EXERCISE TASK 1: Translate this sentence from the Google Scholar passage into Spanish: "Once your account is set up, you'll be able to search any subject as you would normally do with a regular Google search."
EXERCISE TASK 2: Reproduce the Google Scholar passage word for word from "Once your account" up to and including "be physically obtained.".
EXERCISE TASK 3: Take the passage on Google Scholar further, picking up after its final sentence.

Luckily Google offers a service that combines the instant convenience of Google with the legitimacy of peer reviewed oversight and this is this Google Scholar. In order to use Google Scholar you have to sign up with a Google account - it will ask you some information about yourself including your schools or work and they will send you an email back and verify your identity or an official website that you're associated with and any specific academic areas of interest.

This is more of a formality in the event that you have any of your work officially published in an academic publication so it's always nice to have just in case, after that there's only one last thing you have to do to ensure your access to proper sources. Go to the settings menu, click the librarian link and you will have to search and approve the school libraries. Your profile is associated with these links and will allow you to read the sources for free and if you don't have a library access link, consult with the representative of your local library in order to gain access.

Once your account is set up, you'll be able to search any subject as you would normally do with a regular Google search. Though the key distinction scholar makes from regular Google is that it specifically displays books and articles written on the subject rather than websites. If the result has a website or PDF link to the right of the resource that means that there is a full-text version of that source that you can access for free. So it should be noted that some of these results will not actually take you directly to the text rather show you a citation of the work this is usually done for published works that can only be physically obtained.

STORED DATA:
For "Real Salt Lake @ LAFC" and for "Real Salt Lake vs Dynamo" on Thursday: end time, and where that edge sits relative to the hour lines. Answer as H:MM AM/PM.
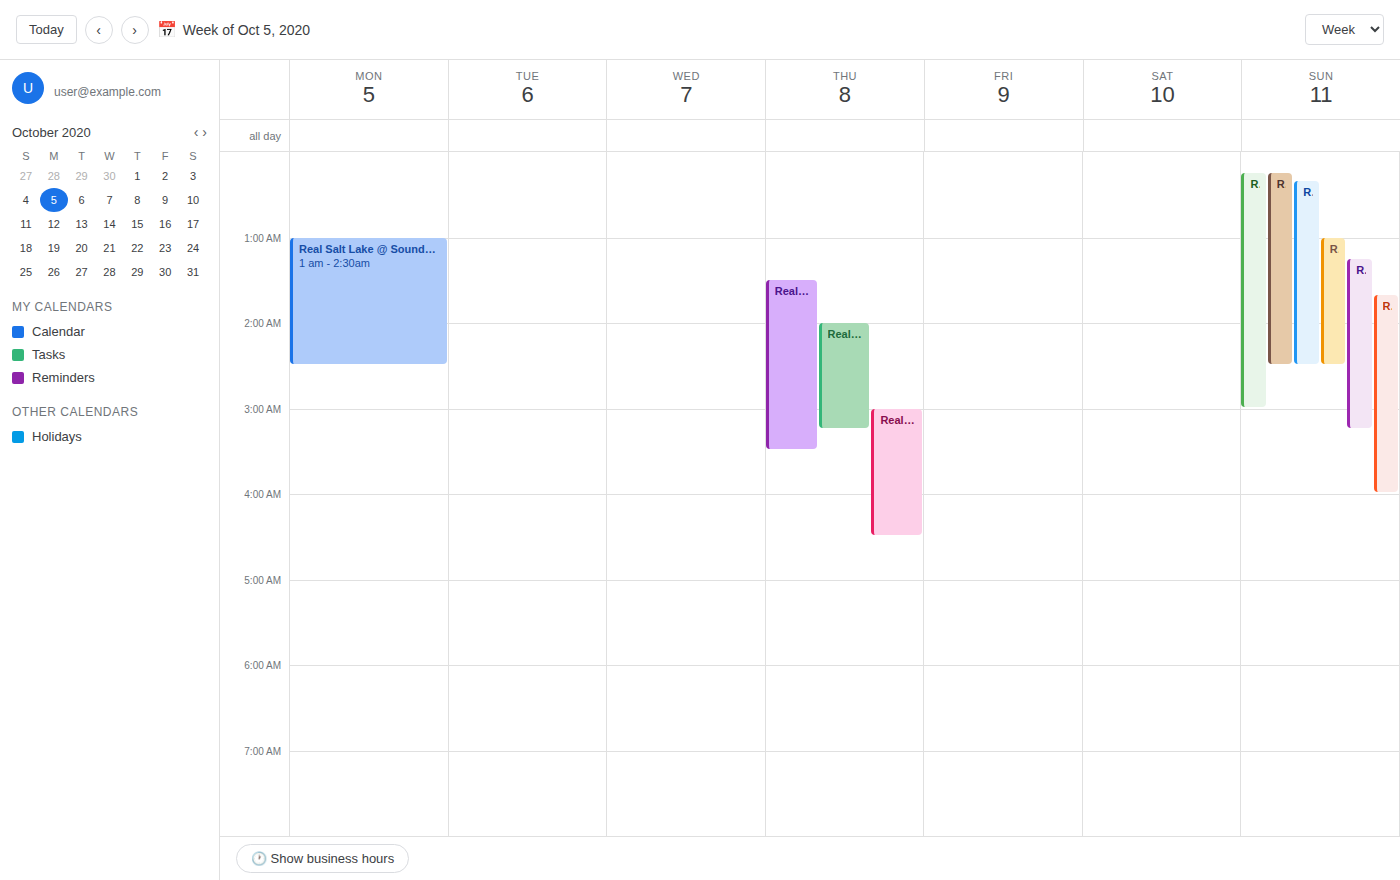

RESULT 1: Una vez que tu cuenta esté configurada, podrás buscar cualquier tema como lo harías normalmente en una búsqueda habitual de Google.

RESULT 2:
Once your account is set up, you'll be able to search any subject as you would normally do with a regular Google search. Though the key distinction scholar makes from regular Google is that it specifically displays books and articles written on the subject rather than websites. If the result has a website or PDF link to the right of the resource that means that there is a full-text version of that source that you can access for free. So it should be noted that some of these results will not actually take you directly to the text rather show you a citation of the work this is usually done for published works that can only be physically obtained.

RESULT 3:
If you want to use any of these sources you can actually request an interlibrary loan to request these physical copies. Another difference from standard Google to scholar is that some of the features that are displayed under the results - the first shows how many people in sources have cited this work as a reference in other publications. This is often a good indicator for how useful that source has been for other people. There's a link that can display some similar articles and there's also a link that can physically request some of these sources which can be very useful if it isn't already. In the library you can also click to save this results in a personal library for later use.

I hope this has helped you get a better understanding of Google Scholar.